A Machine Learning System for Data Enrichment.
http://www.holoclean.io
Apache License 2.0
514 stars 129 forks source link

Add batched featurization logic to reduce memory usage in repair model #59

Closed jonmio closed 5 years ago

jonmio commented 5 years ago

WIP - PR is missing documentation.

Currently, featurization is done on all cells, and the resulting feature tensors are stored in memory. The resulting feature tensors are very large relative to size of the original dataset, potentially resulting in memory issues.

This PR introduces changes to address these memory concerns. Torch DataLoader is used to iterate over batches of the training/inference data, and featurization happens only during training/inference of the example.

jonmio commented 5 years ago

Added documentation which address most of Richard's comments.

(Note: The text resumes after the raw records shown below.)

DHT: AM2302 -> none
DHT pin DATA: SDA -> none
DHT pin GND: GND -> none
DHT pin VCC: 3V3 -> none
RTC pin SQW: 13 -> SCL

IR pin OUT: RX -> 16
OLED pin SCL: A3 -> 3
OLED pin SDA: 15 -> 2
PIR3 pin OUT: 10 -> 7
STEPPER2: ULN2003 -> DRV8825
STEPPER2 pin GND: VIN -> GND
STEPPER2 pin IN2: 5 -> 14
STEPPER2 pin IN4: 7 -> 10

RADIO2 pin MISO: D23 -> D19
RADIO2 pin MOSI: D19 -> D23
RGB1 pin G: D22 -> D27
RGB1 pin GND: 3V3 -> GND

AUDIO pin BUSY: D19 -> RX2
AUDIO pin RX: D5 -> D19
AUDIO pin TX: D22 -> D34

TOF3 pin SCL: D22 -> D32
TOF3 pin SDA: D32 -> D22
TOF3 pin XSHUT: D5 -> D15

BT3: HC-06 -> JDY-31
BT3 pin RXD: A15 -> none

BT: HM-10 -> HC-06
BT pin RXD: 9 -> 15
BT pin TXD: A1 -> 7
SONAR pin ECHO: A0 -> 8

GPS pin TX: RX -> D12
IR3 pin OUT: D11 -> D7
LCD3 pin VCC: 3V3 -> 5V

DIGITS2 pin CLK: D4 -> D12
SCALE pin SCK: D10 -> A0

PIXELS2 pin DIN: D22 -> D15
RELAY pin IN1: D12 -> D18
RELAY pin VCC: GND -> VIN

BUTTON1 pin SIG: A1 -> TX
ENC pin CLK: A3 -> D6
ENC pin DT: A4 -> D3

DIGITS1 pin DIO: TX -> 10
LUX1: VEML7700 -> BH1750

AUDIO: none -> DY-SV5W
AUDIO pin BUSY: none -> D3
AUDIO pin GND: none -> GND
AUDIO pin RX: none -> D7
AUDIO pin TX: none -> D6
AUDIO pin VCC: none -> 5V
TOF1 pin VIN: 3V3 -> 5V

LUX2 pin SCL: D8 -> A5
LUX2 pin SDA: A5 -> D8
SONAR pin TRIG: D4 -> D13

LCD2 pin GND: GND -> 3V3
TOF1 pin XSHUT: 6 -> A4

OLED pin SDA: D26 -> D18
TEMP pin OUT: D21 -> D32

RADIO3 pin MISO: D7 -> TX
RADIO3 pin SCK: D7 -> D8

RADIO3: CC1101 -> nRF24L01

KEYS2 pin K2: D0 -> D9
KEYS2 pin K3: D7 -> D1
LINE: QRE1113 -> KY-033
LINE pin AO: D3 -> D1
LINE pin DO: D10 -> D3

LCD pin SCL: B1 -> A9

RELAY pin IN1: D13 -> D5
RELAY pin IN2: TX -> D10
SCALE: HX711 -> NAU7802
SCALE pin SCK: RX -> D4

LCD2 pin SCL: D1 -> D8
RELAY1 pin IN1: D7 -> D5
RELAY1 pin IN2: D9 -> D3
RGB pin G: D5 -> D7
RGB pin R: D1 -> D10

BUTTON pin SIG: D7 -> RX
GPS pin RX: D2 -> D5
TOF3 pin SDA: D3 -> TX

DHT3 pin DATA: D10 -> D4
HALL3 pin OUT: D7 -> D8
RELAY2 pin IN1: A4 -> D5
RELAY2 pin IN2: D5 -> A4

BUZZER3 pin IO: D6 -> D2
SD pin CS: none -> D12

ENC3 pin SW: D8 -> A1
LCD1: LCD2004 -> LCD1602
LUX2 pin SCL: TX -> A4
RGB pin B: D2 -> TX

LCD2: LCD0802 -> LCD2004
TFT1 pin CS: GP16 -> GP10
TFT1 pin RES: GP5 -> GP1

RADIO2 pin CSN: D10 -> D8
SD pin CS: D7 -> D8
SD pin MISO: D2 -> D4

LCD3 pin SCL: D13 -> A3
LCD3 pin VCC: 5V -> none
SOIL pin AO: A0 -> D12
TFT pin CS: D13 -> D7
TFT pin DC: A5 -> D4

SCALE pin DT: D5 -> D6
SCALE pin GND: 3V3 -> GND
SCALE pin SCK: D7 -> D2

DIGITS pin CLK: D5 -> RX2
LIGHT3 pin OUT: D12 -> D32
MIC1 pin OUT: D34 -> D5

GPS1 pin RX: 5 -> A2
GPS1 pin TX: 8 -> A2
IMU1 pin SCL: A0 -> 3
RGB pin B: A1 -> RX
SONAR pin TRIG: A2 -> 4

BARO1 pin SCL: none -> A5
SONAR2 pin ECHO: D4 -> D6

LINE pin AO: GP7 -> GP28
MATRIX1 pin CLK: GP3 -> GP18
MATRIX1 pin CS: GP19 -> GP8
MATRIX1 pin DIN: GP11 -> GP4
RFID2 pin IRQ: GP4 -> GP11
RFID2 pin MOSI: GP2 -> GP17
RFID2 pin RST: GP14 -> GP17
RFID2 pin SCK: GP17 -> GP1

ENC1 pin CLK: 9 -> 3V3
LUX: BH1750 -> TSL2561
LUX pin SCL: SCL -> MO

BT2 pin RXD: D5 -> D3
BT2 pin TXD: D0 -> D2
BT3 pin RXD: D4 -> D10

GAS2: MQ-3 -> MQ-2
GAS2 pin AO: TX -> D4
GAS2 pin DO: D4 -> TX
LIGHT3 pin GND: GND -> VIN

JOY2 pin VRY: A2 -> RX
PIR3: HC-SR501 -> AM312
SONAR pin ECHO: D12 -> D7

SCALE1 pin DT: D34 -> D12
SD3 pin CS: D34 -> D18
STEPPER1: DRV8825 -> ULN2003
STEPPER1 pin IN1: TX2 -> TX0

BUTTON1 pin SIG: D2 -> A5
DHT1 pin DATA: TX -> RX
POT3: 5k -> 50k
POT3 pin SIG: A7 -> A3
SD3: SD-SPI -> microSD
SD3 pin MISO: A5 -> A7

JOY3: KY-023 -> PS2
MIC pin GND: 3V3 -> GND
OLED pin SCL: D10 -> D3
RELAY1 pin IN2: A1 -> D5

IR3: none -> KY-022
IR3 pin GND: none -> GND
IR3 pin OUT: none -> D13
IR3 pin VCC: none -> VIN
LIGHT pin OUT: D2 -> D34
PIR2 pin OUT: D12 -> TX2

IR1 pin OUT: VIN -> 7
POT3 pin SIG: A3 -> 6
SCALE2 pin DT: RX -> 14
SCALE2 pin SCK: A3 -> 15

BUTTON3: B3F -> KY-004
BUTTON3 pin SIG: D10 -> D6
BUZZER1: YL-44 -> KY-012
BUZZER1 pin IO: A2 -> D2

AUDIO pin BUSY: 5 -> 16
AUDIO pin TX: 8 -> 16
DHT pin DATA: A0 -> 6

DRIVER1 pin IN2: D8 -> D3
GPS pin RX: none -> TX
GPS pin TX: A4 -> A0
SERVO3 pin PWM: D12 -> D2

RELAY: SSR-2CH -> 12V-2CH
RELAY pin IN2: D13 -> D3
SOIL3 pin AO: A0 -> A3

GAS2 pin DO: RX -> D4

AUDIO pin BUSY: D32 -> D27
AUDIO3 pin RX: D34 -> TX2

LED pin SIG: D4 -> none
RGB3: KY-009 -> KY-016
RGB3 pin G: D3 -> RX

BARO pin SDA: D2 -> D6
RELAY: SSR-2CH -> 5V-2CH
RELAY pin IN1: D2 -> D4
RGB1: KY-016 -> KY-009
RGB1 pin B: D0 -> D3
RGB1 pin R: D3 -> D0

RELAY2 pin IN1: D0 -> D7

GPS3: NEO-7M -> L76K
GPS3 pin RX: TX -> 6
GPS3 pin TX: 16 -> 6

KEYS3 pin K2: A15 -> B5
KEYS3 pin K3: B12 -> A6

Also, ran some experiments with memory and runtime profiling. On the full hospital dataset, we can reduce memory usage in training from 900MB to 230MB by using an iterator with featurization_batch_size of 10. However, each epoch in training takes about ~20s longer because we re-featurize on each epoch.

Precision and recall haven't been affected.

Regarding caching after the first epoch, I've also discussed this with Mina and we plan on experimenting with it. One workaround he suggested to the shuffling issue is to shuffle within batches.